[DATA FOR THIS TASK — start]

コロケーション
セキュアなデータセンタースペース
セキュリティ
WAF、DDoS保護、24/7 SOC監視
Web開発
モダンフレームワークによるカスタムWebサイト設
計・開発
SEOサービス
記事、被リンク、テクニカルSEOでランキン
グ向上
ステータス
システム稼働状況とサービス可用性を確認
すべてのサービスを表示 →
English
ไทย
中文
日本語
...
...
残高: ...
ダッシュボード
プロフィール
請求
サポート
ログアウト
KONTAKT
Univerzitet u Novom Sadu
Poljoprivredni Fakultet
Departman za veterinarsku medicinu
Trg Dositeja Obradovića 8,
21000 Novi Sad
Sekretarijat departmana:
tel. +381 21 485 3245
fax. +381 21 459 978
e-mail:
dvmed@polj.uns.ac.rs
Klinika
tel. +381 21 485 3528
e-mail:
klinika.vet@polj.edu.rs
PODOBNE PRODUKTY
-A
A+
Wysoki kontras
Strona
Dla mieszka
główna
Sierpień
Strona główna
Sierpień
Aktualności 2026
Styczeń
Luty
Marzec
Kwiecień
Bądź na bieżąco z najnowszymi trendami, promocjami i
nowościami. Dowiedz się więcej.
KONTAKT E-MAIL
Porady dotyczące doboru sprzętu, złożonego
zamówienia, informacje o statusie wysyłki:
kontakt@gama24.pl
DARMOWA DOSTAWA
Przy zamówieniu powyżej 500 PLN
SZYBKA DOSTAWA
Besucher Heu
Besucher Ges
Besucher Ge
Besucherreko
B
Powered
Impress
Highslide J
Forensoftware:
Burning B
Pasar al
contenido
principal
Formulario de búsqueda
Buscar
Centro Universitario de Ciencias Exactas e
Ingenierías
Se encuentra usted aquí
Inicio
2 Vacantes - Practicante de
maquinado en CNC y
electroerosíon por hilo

[DATA FOR THIS TASK — finish]
[DATA FOR THIS TASK — start]

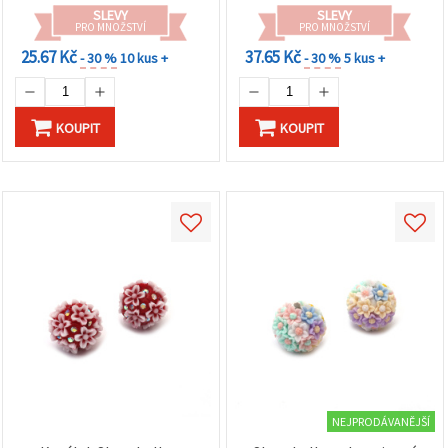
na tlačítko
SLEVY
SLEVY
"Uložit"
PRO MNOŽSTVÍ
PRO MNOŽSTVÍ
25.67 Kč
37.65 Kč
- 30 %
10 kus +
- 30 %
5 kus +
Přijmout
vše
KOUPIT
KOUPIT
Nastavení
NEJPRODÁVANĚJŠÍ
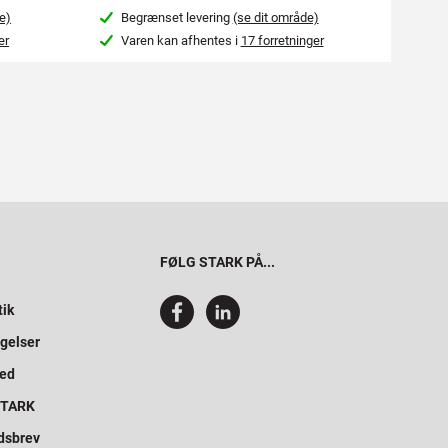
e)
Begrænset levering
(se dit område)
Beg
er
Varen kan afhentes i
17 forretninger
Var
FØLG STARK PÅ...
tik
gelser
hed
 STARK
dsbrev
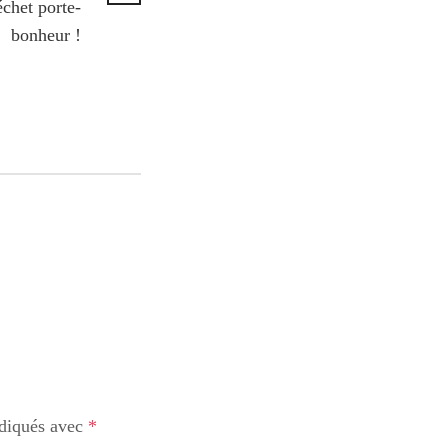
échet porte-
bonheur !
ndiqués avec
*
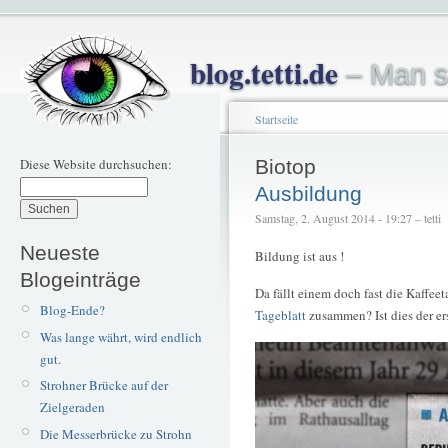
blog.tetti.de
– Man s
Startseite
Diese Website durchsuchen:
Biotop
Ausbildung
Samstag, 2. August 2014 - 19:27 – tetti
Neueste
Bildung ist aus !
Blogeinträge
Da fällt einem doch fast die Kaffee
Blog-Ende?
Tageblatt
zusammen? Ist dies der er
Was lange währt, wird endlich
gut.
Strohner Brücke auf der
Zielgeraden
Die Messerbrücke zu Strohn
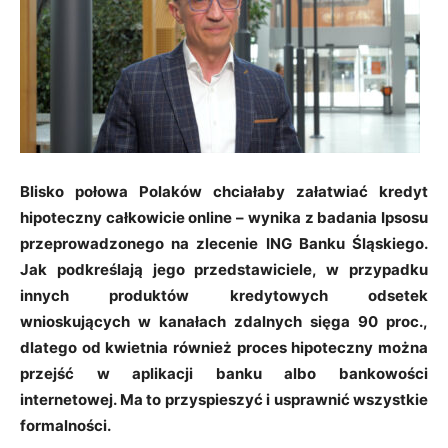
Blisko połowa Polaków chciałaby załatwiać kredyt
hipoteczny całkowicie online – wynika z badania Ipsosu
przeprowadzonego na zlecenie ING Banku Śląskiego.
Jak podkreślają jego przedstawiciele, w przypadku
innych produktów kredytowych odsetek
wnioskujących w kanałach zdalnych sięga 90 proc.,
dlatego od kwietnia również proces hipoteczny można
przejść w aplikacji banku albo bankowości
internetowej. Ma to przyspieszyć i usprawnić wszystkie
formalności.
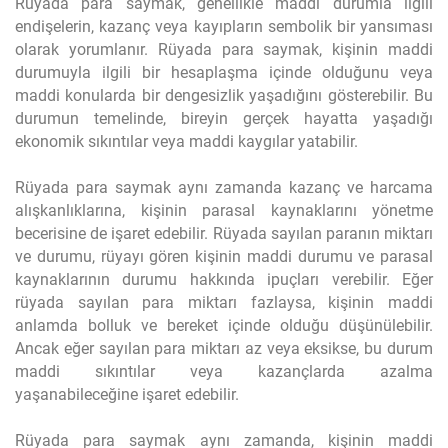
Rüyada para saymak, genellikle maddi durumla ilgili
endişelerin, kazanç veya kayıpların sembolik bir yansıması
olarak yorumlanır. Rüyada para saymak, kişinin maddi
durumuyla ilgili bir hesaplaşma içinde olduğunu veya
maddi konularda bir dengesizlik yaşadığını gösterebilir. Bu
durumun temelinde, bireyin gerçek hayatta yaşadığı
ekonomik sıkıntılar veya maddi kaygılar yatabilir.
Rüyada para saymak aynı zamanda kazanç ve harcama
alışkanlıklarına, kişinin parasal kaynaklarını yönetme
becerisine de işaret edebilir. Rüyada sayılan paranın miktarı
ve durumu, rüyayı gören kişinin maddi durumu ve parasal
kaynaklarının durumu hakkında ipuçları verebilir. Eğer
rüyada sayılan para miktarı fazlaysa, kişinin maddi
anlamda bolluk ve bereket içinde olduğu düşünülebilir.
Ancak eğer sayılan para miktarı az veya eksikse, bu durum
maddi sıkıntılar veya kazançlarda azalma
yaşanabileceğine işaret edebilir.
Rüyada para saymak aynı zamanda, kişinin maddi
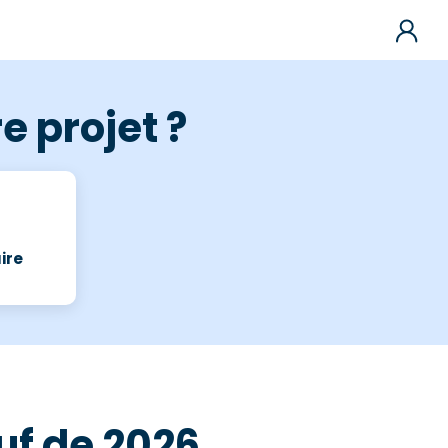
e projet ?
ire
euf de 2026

[DATA FOR THIS TASK — finish]
[DATA FOR THIS TASK — start]

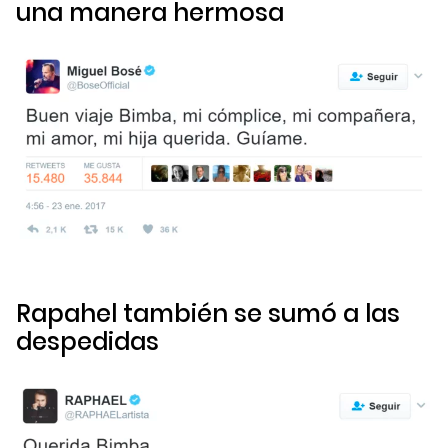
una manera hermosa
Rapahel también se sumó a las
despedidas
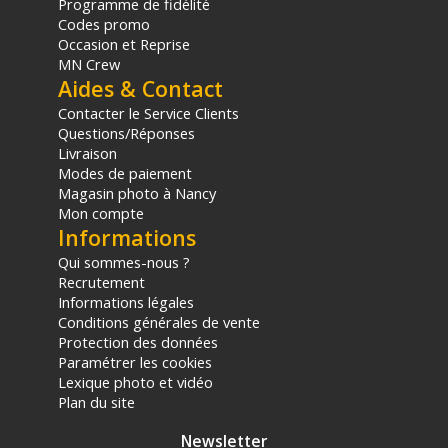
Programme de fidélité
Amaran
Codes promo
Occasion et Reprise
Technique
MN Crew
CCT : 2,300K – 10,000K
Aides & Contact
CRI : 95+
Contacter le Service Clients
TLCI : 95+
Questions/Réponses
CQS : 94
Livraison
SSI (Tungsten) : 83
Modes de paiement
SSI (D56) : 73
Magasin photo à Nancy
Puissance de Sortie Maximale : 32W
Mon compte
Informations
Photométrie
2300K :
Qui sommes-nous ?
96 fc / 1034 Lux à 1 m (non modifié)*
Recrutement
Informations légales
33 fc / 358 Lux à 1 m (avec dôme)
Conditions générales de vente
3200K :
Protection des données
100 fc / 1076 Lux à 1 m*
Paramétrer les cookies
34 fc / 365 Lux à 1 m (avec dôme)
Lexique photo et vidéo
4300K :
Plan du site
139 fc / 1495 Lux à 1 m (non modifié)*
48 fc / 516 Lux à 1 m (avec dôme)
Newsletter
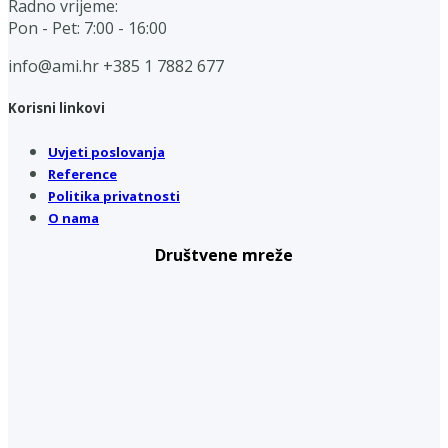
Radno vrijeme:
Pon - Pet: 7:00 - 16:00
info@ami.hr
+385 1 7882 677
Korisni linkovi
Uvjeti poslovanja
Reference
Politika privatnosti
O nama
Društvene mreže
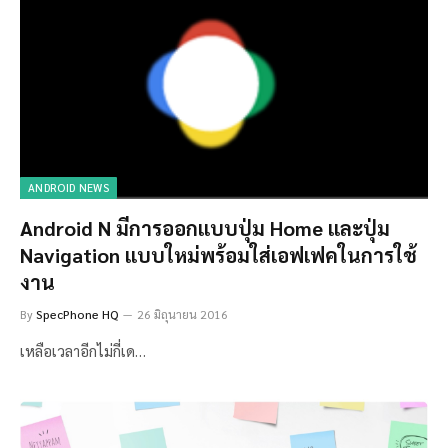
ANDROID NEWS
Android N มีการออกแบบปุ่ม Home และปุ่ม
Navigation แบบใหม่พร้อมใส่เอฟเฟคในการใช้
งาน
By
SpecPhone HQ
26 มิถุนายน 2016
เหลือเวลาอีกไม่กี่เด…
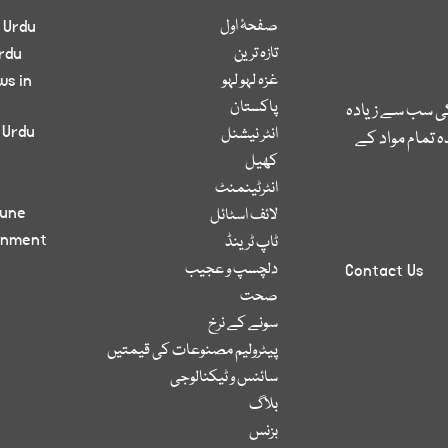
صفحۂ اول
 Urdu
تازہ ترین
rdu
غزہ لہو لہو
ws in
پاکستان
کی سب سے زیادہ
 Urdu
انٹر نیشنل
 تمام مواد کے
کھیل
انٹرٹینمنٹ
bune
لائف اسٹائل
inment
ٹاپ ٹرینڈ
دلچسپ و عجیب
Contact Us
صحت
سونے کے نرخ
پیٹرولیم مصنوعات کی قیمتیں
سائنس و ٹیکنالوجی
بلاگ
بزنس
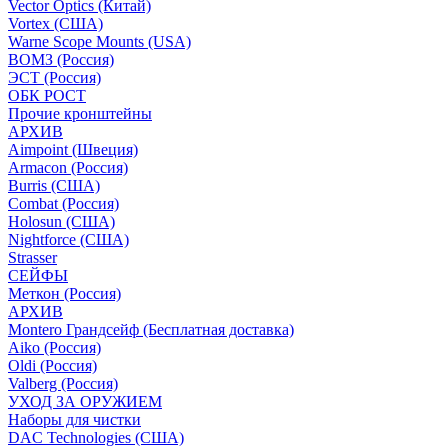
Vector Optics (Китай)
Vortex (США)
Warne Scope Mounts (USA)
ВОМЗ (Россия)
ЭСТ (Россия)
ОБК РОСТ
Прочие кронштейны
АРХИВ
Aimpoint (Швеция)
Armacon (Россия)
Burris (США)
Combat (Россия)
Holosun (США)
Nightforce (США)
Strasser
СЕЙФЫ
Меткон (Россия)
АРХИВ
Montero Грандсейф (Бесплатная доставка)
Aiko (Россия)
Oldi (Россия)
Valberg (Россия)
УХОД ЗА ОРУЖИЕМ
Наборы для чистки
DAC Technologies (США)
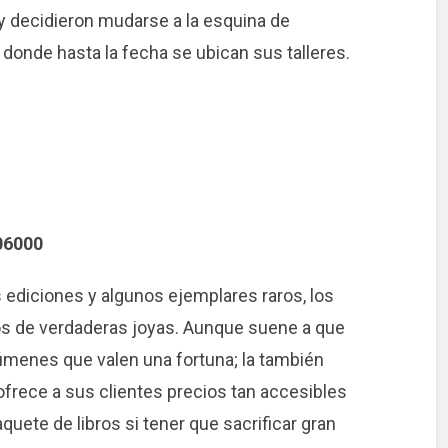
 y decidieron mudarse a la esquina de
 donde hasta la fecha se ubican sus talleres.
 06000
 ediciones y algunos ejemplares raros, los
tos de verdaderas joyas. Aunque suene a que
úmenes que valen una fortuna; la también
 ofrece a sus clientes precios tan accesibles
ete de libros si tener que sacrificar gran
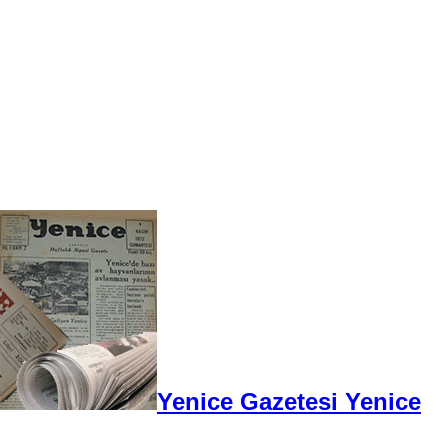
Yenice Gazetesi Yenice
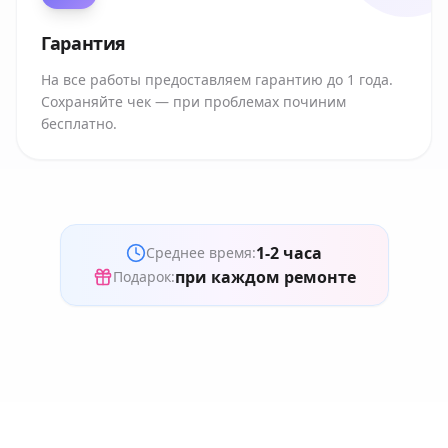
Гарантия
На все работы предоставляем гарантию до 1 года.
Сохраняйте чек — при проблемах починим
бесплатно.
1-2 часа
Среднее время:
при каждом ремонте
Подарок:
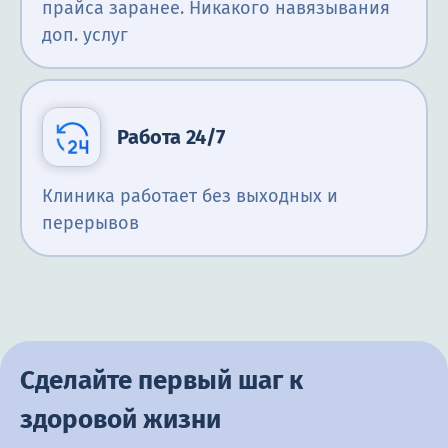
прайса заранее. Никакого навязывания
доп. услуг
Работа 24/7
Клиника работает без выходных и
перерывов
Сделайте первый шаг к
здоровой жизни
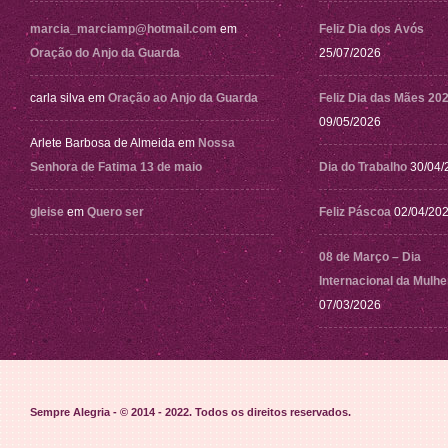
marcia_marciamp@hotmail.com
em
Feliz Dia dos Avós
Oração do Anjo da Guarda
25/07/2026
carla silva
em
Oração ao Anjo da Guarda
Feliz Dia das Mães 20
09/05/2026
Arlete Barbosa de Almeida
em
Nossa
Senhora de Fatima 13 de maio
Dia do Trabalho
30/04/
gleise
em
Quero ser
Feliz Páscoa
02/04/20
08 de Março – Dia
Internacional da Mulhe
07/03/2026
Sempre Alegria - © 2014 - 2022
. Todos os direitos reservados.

[DATA FOR THIS TASK — finish]

→ **DESCRIPTION OF THE TASK**
Copy out everything from the line containing "Blisko połowa Polaków" down to the line containing "formalności.", keeping both of those lines.

→ **ANSWER AREA**
Blisko połowa Polaków chciałaby załatwiać kredyt
hipoteczny całkowicie online – wynika z badania Ipsosu
przeprowadzonego na zlecenie ING Banku Śląskiego.
Jak podkreślają jego przedstawiciele, w przypadku
innych produktów kredytowych odsetek
wnioskujących w kanałach zdalnych sięga 90 proc.,
dlatego od kwietnia również proces hipoteczny można
przejść w aplikacji banku albo bankowości
internetowej. Ma to przyspieszyć i usprawnić wszystkie
formalności.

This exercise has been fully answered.